### Problem statement
Copy each record exactly and skip its pictures.

::::::::::

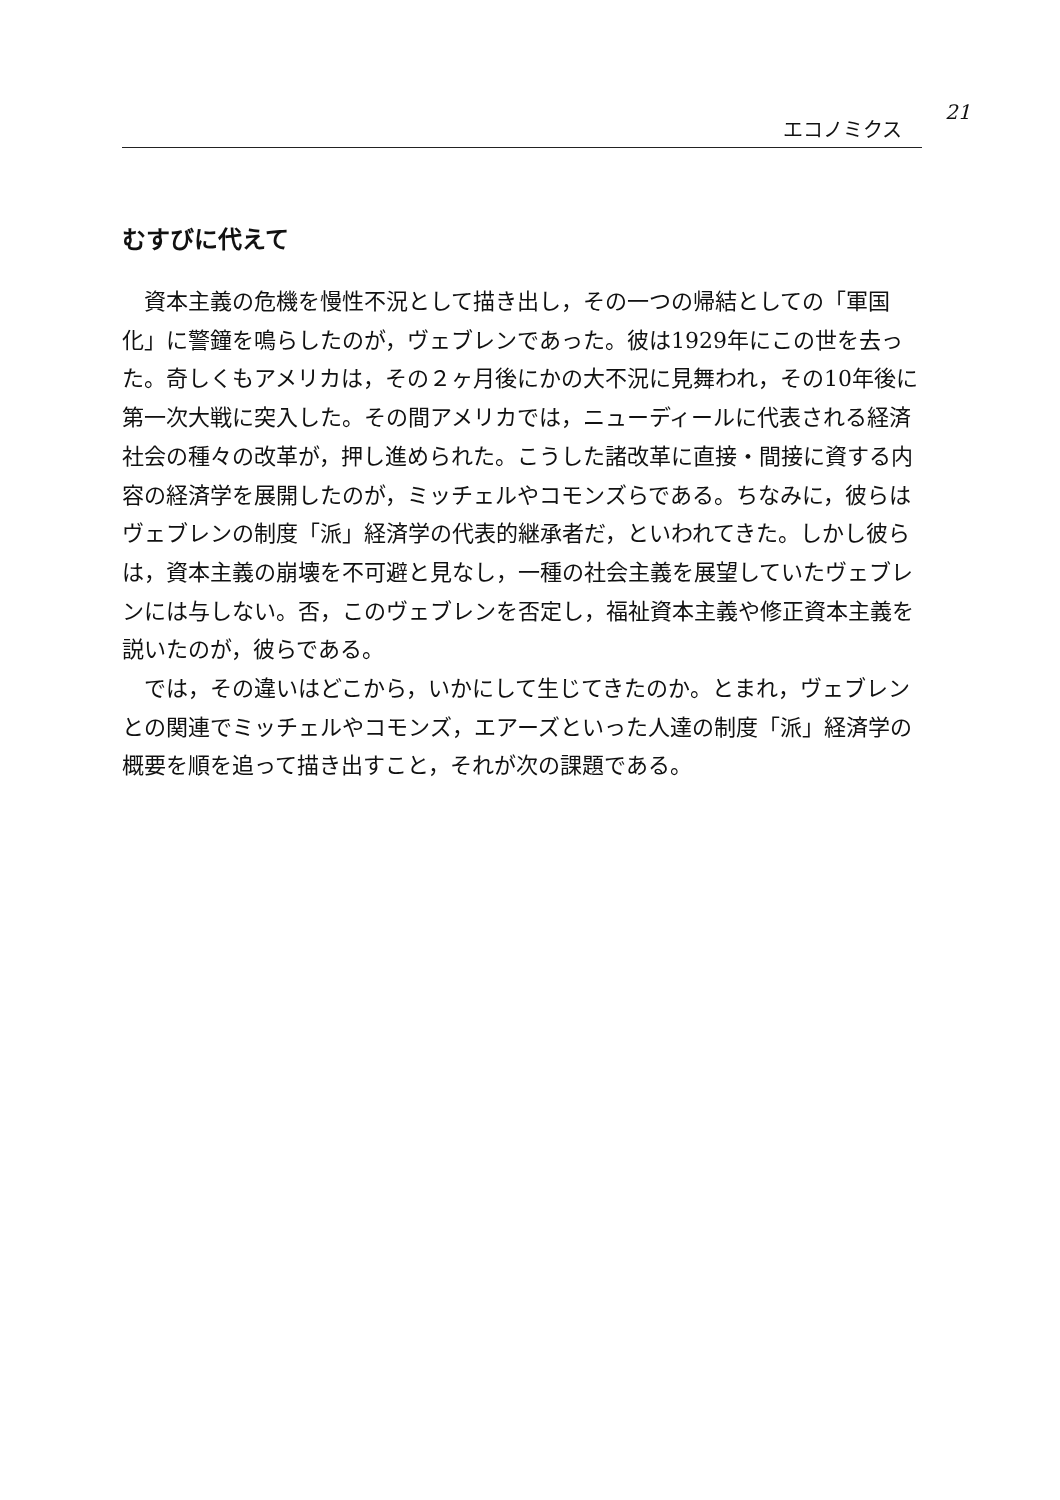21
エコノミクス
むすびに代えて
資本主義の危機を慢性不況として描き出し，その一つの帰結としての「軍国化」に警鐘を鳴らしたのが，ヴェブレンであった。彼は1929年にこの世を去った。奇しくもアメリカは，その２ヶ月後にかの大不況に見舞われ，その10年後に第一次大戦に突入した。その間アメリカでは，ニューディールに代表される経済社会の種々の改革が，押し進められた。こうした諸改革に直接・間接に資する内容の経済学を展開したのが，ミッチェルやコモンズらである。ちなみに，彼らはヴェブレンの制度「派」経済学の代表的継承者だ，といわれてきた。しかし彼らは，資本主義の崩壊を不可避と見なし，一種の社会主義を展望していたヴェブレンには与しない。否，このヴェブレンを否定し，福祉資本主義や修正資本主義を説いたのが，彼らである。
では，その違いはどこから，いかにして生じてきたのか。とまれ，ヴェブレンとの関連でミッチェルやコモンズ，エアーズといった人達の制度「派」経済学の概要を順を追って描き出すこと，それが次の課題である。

::::::::::

### Solution to this exercise
21
エコノミクス
むすびに代えて
資本主義の危機を慢性不況として描き出し，その一つの帰結としての「軍国化」に警鐘を鳴らしたのが，ヴェブレンであった。彼は1929年にこの世を去った。奇しくもアメリカは，その２ヶ月後にかの大不況に見舞われ，その10年後に第一次大戦に突入した。その間アメリカでは，ニューディールに代表される経済社会の種々の改革が，押し進められた。こうした諸改革に直接・間接に資する内容の経済学を展開したのが，ミッチェルやコモンズらである。ちなみに，彼らはヴェブレンの制度「派」経済学の代表的継承者だ，といわれてきた。しかし彼らは，資本主義の崩壊を不可避と見なし，一種の社会主義を展望していたヴェブレンには与しない。否，このヴェブレンを否定し，福祉資本主義や修正資本主義を説いたのが，彼らである。
では，その違いはどこから，いかにして生じてきたのか。とまれ，ヴェブレンとの関連でミッチェルやコモンズ，エアーズといった人達の制度「派」経済学の概要を順を追って描き出すこと，それが次の課題である。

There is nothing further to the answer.